*** PROVIDED INFORMATION Section Begins ***

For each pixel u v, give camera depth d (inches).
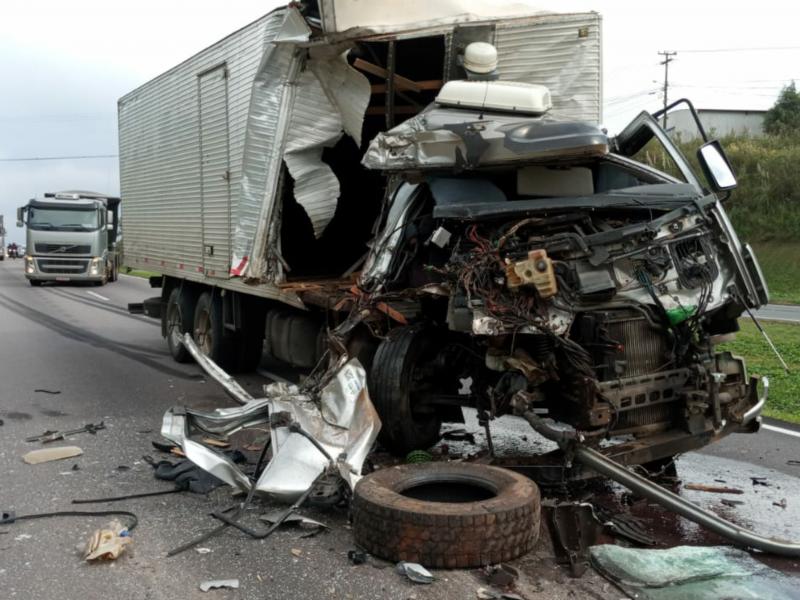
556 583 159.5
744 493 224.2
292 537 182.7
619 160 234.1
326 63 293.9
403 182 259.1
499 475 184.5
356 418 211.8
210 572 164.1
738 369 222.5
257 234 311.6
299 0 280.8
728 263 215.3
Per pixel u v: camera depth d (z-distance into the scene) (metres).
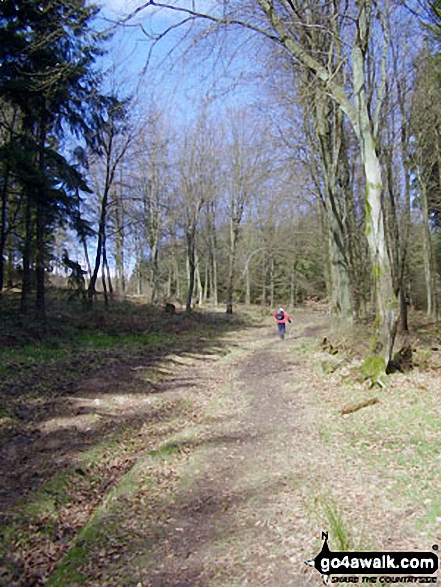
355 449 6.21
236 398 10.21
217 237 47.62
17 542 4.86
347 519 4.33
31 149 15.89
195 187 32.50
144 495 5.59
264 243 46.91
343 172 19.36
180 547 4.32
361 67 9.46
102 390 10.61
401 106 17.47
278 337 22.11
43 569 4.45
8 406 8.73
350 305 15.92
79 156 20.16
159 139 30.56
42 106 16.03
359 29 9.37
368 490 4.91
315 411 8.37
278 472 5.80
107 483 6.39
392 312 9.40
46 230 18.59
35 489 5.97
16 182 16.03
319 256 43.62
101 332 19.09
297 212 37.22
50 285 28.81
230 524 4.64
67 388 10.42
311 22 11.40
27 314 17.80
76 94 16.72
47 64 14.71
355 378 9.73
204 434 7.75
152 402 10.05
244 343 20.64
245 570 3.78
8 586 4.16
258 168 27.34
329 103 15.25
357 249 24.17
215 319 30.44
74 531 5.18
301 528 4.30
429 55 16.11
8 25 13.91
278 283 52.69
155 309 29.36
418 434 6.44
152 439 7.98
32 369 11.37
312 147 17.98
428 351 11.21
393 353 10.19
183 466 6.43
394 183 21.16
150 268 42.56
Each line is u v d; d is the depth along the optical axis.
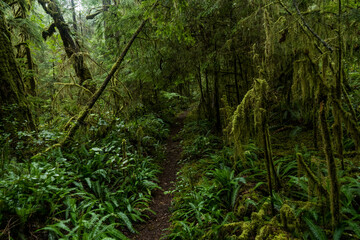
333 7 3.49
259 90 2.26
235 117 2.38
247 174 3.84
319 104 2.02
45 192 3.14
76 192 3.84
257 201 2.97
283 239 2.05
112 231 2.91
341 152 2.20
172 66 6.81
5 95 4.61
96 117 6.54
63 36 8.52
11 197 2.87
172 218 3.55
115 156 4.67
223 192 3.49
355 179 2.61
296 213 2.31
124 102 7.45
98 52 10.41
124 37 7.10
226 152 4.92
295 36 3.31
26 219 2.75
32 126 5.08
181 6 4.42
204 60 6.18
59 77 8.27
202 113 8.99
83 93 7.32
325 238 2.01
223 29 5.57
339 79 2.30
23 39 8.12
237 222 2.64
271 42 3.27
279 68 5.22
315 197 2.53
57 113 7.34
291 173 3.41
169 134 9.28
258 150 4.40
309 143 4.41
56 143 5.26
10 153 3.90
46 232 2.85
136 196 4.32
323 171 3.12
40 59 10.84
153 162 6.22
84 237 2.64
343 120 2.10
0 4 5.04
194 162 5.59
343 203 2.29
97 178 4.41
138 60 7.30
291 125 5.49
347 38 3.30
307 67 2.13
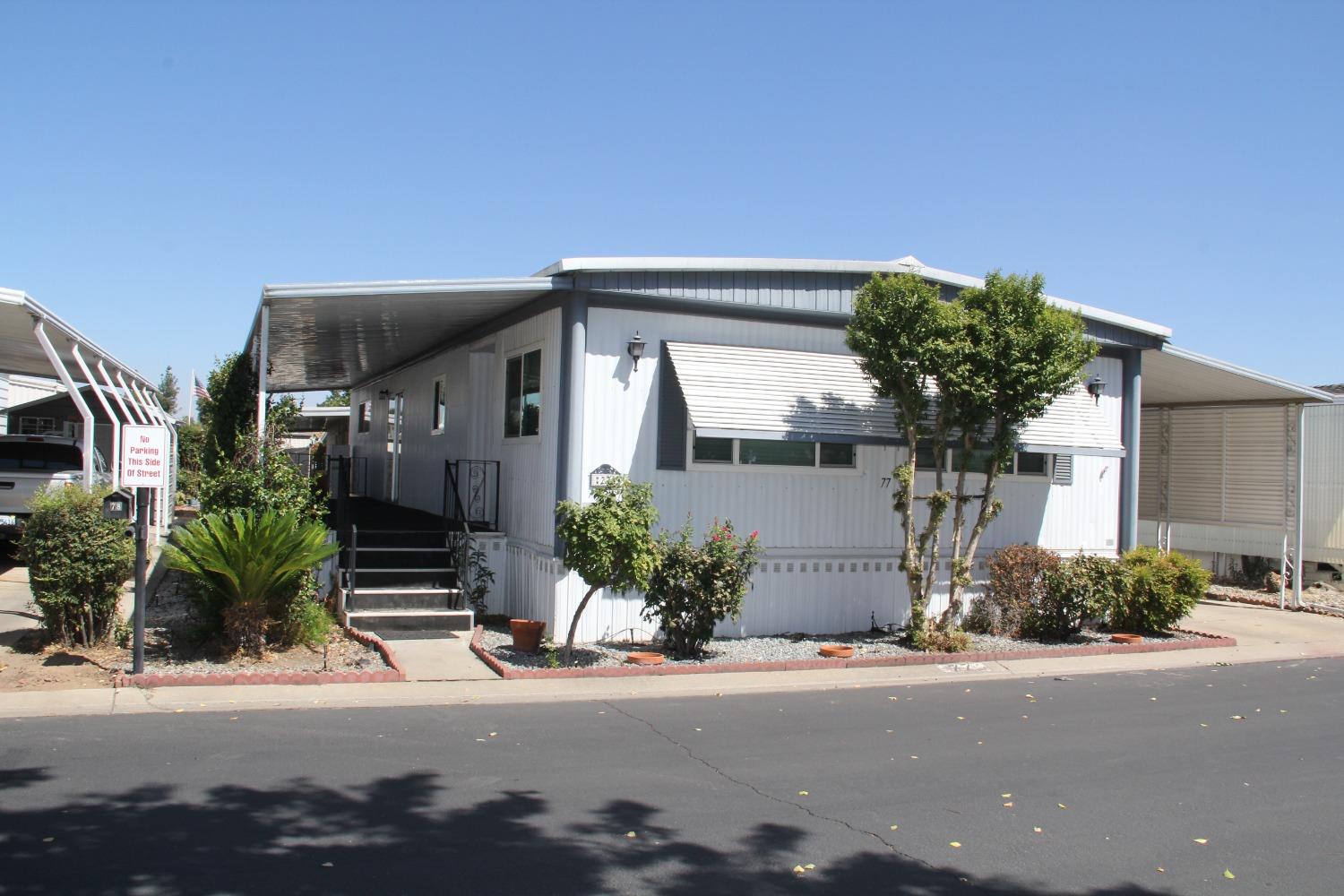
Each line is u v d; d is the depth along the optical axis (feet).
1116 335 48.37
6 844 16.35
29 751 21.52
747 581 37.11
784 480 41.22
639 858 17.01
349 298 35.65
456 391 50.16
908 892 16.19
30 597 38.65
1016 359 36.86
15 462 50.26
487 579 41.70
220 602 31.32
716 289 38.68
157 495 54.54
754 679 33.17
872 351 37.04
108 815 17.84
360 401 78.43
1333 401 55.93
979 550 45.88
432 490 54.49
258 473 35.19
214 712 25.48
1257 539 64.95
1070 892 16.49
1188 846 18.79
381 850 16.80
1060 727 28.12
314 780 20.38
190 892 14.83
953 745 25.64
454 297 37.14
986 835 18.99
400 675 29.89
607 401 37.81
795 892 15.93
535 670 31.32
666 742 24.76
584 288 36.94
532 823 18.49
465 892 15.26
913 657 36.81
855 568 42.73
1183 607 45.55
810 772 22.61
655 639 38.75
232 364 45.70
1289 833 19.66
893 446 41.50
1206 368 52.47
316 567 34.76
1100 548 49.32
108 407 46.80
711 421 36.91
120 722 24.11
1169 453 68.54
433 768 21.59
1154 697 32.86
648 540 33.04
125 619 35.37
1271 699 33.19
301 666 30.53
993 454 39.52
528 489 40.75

*** PROVIDED INFORMATION Section Ends ***

PROBLEM STATEMENT: Line for line, output the entries above from the line with "278 472 5.80" to the line with "349 298 35.65", both included, and nothing more. Skip pictures.

REPLY:
278 472 5.80
107 483 6.39
392 312 9.40
46 230 18.59
35 489 5.97
16 182 16.03
319 256 43.62
101 332 19.09
297 212 37.22
50 285 28.81
230 524 4.64
67 388 10.42
311 22 11.40
27 314 17.80
76 94 16.72
47 64 14.71
355 378 9.73
204 434 7.75
152 402 10.05
244 343 20.64
245 570 3.78
8 586 4.16
258 168 27.34
329 103 15.25
357 249 24.17
215 319 30.44
74 531 5.18
301 528 4.30
429 55 16.11
8 25 13.91
278 283 52.69
155 309 29.36
418 434 6.44
152 439 7.98
32 369 11.37
312 147 17.98
428 351 11.21
393 353 10.19
183 466 6.43
394 183 21.16
150 268 42.56
Each line is u v d; d is the depth along the optical axis.
333 7 3.49
259 90 2.26
235 117 2.38
247 174 3.84
319 104 2.02
45 192 3.14
76 192 3.84
257 201 2.97
283 239 2.05
112 231 2.91
341 152 2.20
172 66 6.81
5 95 4.61
96 117 6.54
63 36 8.52
11 197 2.87
172 218 3.55
115 156 4.67
223 192 3.49
355 179 2.61
296 213 2.31
124 102 7.45
98 52 10.41
124 37 7.10
226 152 4.92
295 36 3.31
26 219 2.75
32 126 5.08
181 6 4.42
204 60 6.18
59 77 8.27
202 113 8.99
83 93 7.32
325 238 2.01
223 29 5.57
339 79 2.30
23 39 8.12
237 222 2.64
271 42 3.27
279 68 5.22
315 197 2.53
57 113 7.34
291 173 3.41
169 134 9.28
258 150 4.40
309 143 4.41
56 143 5.26
10 153 3.90
46 232 2.85
136 196 4.32
323 171 3.12
40 59 10.84
153 162 6.22
84 237 2.64
343 120 2.10
0 4 5.04
194 162 5.59
343 203 2.29
97 178 4.41
138 60 7.30
291 125 5.49
347 38 3.30
307 67 2.13
Each line is u v d; d is the depth along the optical axis (feet).
1116 335 48.37
6 844 16.35
29 751 21.52
747 581 37.11
784 480 41.22
639 858 17.01
349 298 35.65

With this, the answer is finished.